April 26, 2011
Q&A: Animal Testing of Shellfish Toxins
Q: What is the purpose of testing shellfish for toxins?
A: Foods of animal origin are prone to contamination by bacteria and other hazardous substances. This is particularly true in the case of oysters, scallops and other shellfish, which readily accumulate toxic compounds when feeding that can severely affect the health of consumers.
Q: Are there different types of shellfish toxins?
A: There are many different shellfish toxins; however, those of particular human health concern are the diarrhetic (causing diarrhea), amnesiac (causing short-term memory loss), and paralytic (causing paralysis and even death).
Q: How is the testing of shellfish regulated in different parts of the world?
A: In the European Union, conditions for the marketing of live shellfish, including requirements to test for the presence of toxins and other biological contaminants, are specified in a number of separate directives and regulations.

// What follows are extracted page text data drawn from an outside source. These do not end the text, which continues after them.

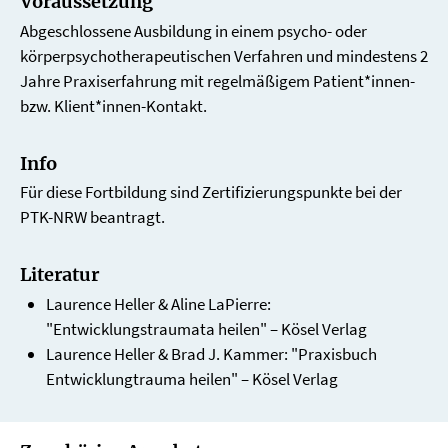
Voraussetzung
Abgeschlossene Ausbildung in einem psycho- oder
körperpsychotherapeutischen Verfahren und mindestens 2
Jahre Praxiserfahrung mit regelmäßigem Patient*innen-
bzw. Klient*innen-Kontakt.
Info
Für diese Fortbildung sind Zertifizierungspunkte bei der
PTK-NRW beantragt.
Literatur
Laurence Heller & Aline LaPierre:
"Entwicklungstraumata heilen" – Kösel Verlag
Laurence Heller & Brad J. Kammer: "Praxisbuch
Entwicklungtrauma heilen" – Kösel Verlag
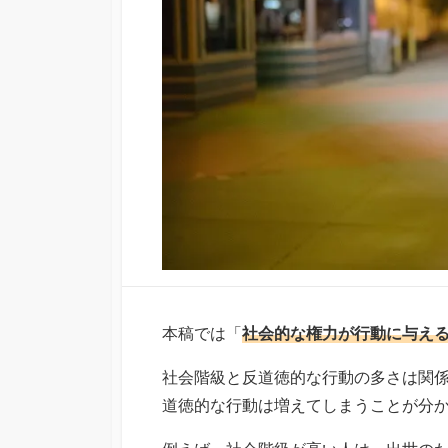
本稿では「
社会的な権力が行動に与え
社会階級と反道徳的な行動の多さは関
道徳的な行動は増えてしまうことが分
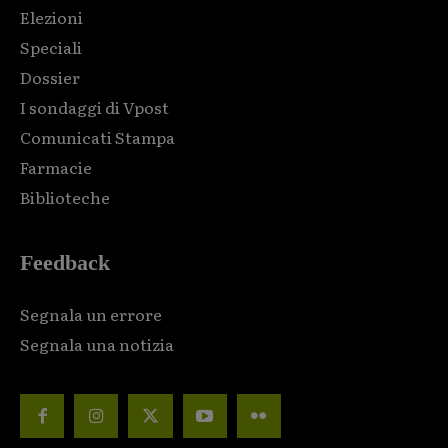
Elezioni
Speciali
Dossier
I sondaggi di Vpost
Comunicati Stampa
Farmacie
Biblioteche
Feedback
Segnala un errore
Segnala una notizia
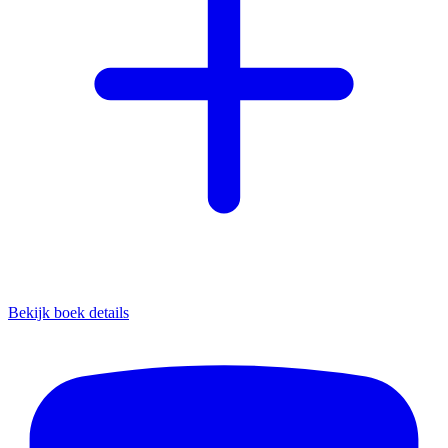
Bekijk boek details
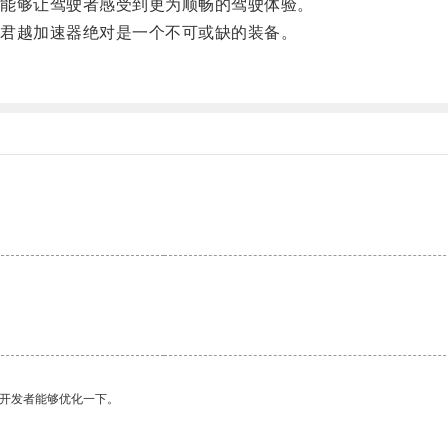
能够让驾驶者感受到更为顺畅的驾驶体验。
君越加速器绝对是一个不可或缺的装备。
望开发者能够优化一下。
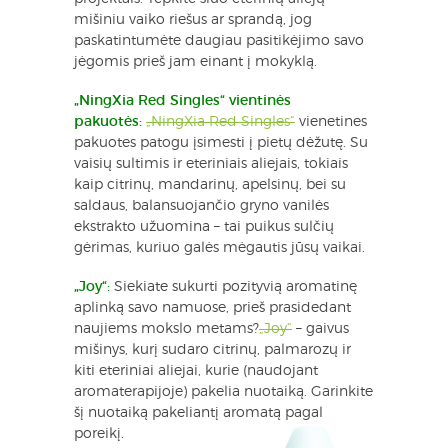
mišiniu vaiko riešus ar sprandą, jog
paskatintumėte daugiau pasitikėjimo savo
jėgomis prieš jam einant į mokyklą.
„NingXia Red Singles“ vientinės
pakuotės
:
„NingXia Red Singles“
vienetines
pakuotes patogu įsimesti į pietų dėžutę. Su
vaisių sultimis ir eteriniais aliejais, tokiais
kaip citrinų, mandarinų, apelsinų, bei su
saldaus, balansuojančio gryno vanilės
ekstrakto užuomina – tai puikus sulčių
gėrimas, kuriuo galės mėgautis jūsų vaikai.
„Joy“:
Siekiate sukurti pozityvią aromatinę
aplinką savo namuose, prieš prasidedant
naujiems mokslo metams?
„Joy“
– gaivus
mišinys, kurį sudaro citrinų, palmarozų ir
kiti eteriniai aliejai, kurie (naudojant
aromaterapijoje) pakelia nuotaiką. Garinkite
šį nuotaiką pakeliantį aromatą pagal
poreikį.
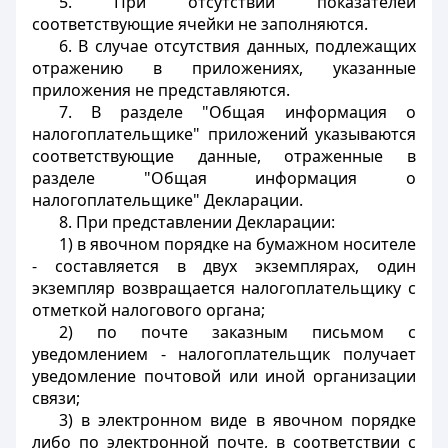
5. При отсутствии показателей
соответствующие ячейки не заполняются.
6. В случае отсутствия данных, подлежащих
отражению в приложениях, указанные
приложения не представляются.
7. В разделе "Общая информация о
налогоплательщике" приложений указываются
соответствующие данные, отраженные в
разделе "Общая информация о
налогоплательщике" Декларации.
8. При представлении Декларации:
1) в явочном порядке на бумажном носителе
- составляется в двух экземплярах, один
экземпляр возвращается налогоплательщику с
отметкой налогового органа;
2) по почте заказным письмом с
уведомлением - налогоплательщик получает
уведомление почтовой или иной организации
связи;
3) в электронном виде в явочном порядке
либо по электронной почте, в соответствии с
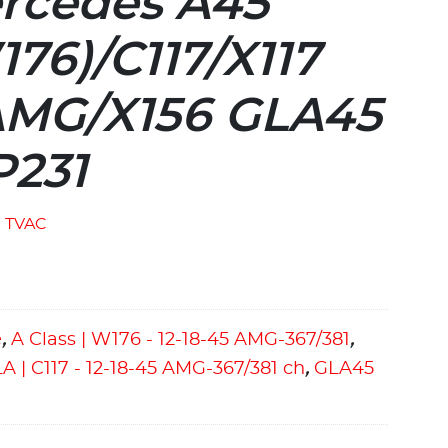
rcedes A45
76)/C117/X117
AMG/X156 GLA45
P231
TVAC
e
,
A Class | W176 - 12-18-45 AMG-367/381
,
A | C117 - 12-18-45 AMG-367/381 ch
,
GLA45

These require independent member state laboratories to regularly test shellfish beds for the presence of toxins, and establish upper limits on contamination for sale of live shellfish. In New Zealand, The New Zealand Biotoxin Monitoring Programme of the New Zealand Food Safety Authority (NZFSA) combines regular shellfish testing with setting upper limits of contamination and lays down the regulations for testing requirements. In the U.S., the primary agency responsible for seafood safety and marine biotoxins is the Food and Drug Administration (FDA). In the area of domestic food safety, cooperative programmes between the FDA and individual states exist. The National Shellfish Sanitation Programme provides guidelines for these cooperative agreements.
Q: What tests are carried out to detect shellfish toxins?
A: The mouse/rat bioassay has historically been considered the “gold standard” for detecting shellfish toxins. The method involves injecting shellfish extract into the abdomen of mice/rats and then timing how long it takes for them to die. The death of two-thirds or more of the animals within 24 hours is believed to indicate the presence of a toxin. Animals in these tests often exhibit signs of severe pain, distress and trauma—without pain relief—before they die. Regulations in New Zealand and Germany also permit the use of non-animal methods, once they have been specifically validated for a particular class of toxin. However, in the event of discrepancies between the results obtained by the use of different methods, most regulations state that results of the mouse bioassay should be treated as definitive.
Q: Are the current animal tests accurate in detecting shellfish contamination?
A: Just as animal use in other areas of toxicology suffers from serious limitations, so too does the mouse/rat bioassay. Although this test is said to be sensitive to a broad range of toxins, there are a number of toxin types that it consistently fails to detect, which raises doubt as to whether food safety is truly assured. In addition, results of replicate mouse tests have been found to be highly variable between laboratories. The limitations of the mouse/rat bioassay include an inability to reveal the exact toxins in the extract; the assay is affected by the animals’ gender, age, and strain; it is time-consuming; and animals often die for reasons other than toxin poisoning. In fact, the mouse bioassay has been described more than once in the scientific literature as “impossible to validate.”
Since 2009, the European Food Safety Authority (EFSA) has produced Scientific Opinions [PDF] on the suitability of the mouse/rat bioassay for the various known shellfish toxins. Experts have concluded that the tests “have shortcomings” and are “inappropriate” for assessing the majority of toxins.
Q: What are some practical alternatives to animal testing?
A: Today, as analytical chemistry approaches have become the default throughout Europe and New Zealand for detecting amnesic shellfish toxins (although regulations allow use of “any other recognised method,” which could include animal tests). In the case of paralytic shellfish toxins, similar approaches, including the so-called “Lawrence method,” have been endorsed as scientifically valid and been taken up under EU regulations. (However, the use of the mouse bioassay is still required if the non-animal results are challenged.) With regard to diarrhetic shellfish toxins, the mouse bioassay continues to be the default method in the EU and elsewhere. Yet in the opinion [PDF] of the German Federal Institute for Risk Assessment, “the physico-chemical analytical procedures have proved to be superior to the Mouse-Bioassay and to represent the more appropriate methods for safeguarding consumer protection.”
Q: What is HSI doing to spare animals from use in shellfish toxin testing?
A: Often, there can be an unnecessary delay of many months or even years from the time an alternative test method is developed to when it can actually be used in the lab to start replacing animals. HSI scientists and policy experts are working to reduce this time delay so that animal use in shellfish toxin testing can be reduced and replaced more quickly. HSI is lobbying hard in the E to guarantee the current regulations are revised to ensure non-animal techniques are employed for shellfish toxicity testing.